Prove that these two lines are perpendicular. Consider a parallelogram $WXYZ$, with points $A$ and $B$ on sides $WX$ and $XY$ respectively, so that $\angle WAZ = \angle YBZ$. Let the midpoint of $WY$ be $M$. Prove that $OM$, where $O$ is the centre of the circle $AXB$, is perpendicular to $WY$.

EDIT: In response to Mick's solution. I think you need to explain why the equal angles means the two lines are parallel. I think your solution breaks down when you say that KMN is a straight line without proof. Here is a picture where your first two paragraphs are correct, but doesn't solve the problem because the original angles are not the same. 

 A: Let there be a red circle passing through $\triangle WXY$ with its circum-center at K. This circle will cut the blue circle (the circum-circle that passes through $\triangle AXB$ with center O) at G.

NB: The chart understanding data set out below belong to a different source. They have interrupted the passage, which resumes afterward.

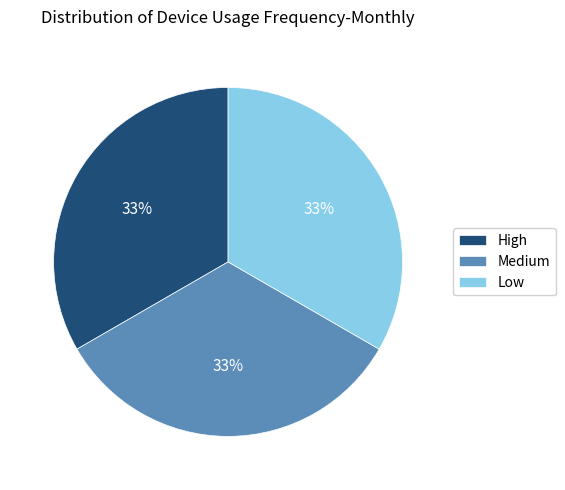

Combined, do High and Medium account for over 50%?

Yes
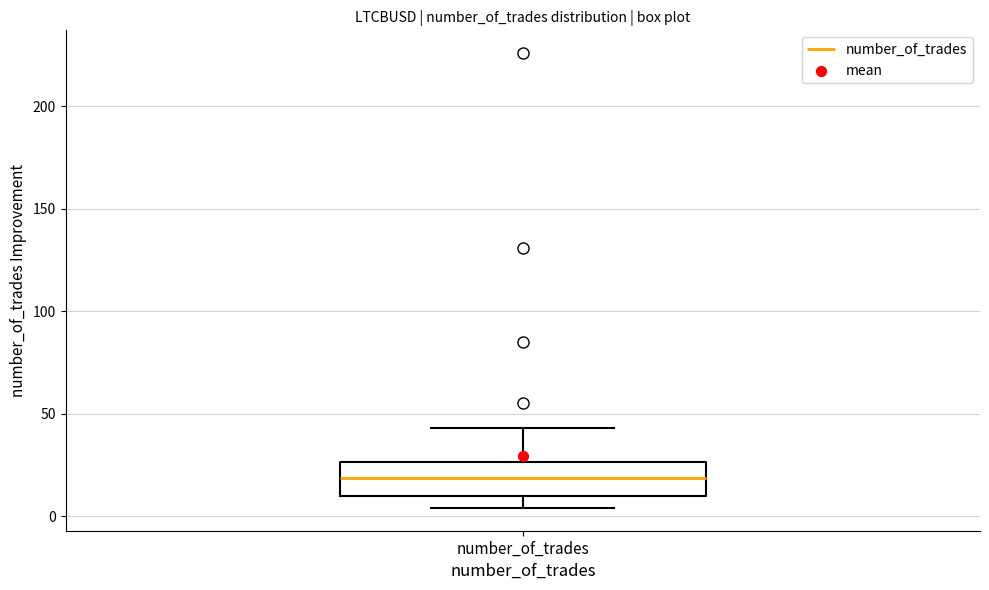

Read this box plot against the y-axis: the position of the median line, the range covered by the box, and the ends of both whiskers. The values are not printed on the chart, so give them approximately, as read against the axis.

median 20, box 10 to 25, whiskers 5 to 45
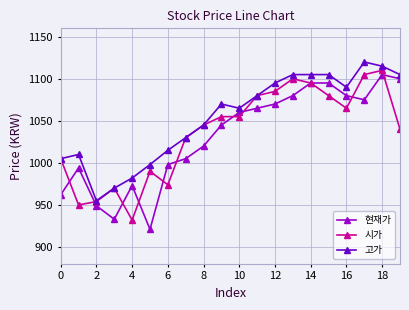

Which series has the largest total across all categories?

고가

Since M is the midpoint of the chord WY, $KM \bot WY$.
Since KO (extended) is the line of centers and GX is the common chord of the red and blue circles, we get $KO \bot GX$ at N and N is the midpoint of GX.
From the above - (1) KMN is a straight line joining the centers to the midpoints of two parallel chords; and (2) KON is the line of centers and therefore is also a straight line, we can say that KMON is straight line. Result follows because $\angle KMY$ is right-angled.
Remarks:-
1) The green dotted line is the angle bisector of $\angle WZY$ in order to have $\angle WAZ = \angle YBZ$.
2) The dotted circle can be disregarded.
3) $\angle WAZ$ [edit: $= \angle YBZ$] restricts how the blue circle can be drawn but has no other bearings on the conclusion. [edit: The same color shaded angles will of course vary accordingly but they also have no bearings on the conclusion.]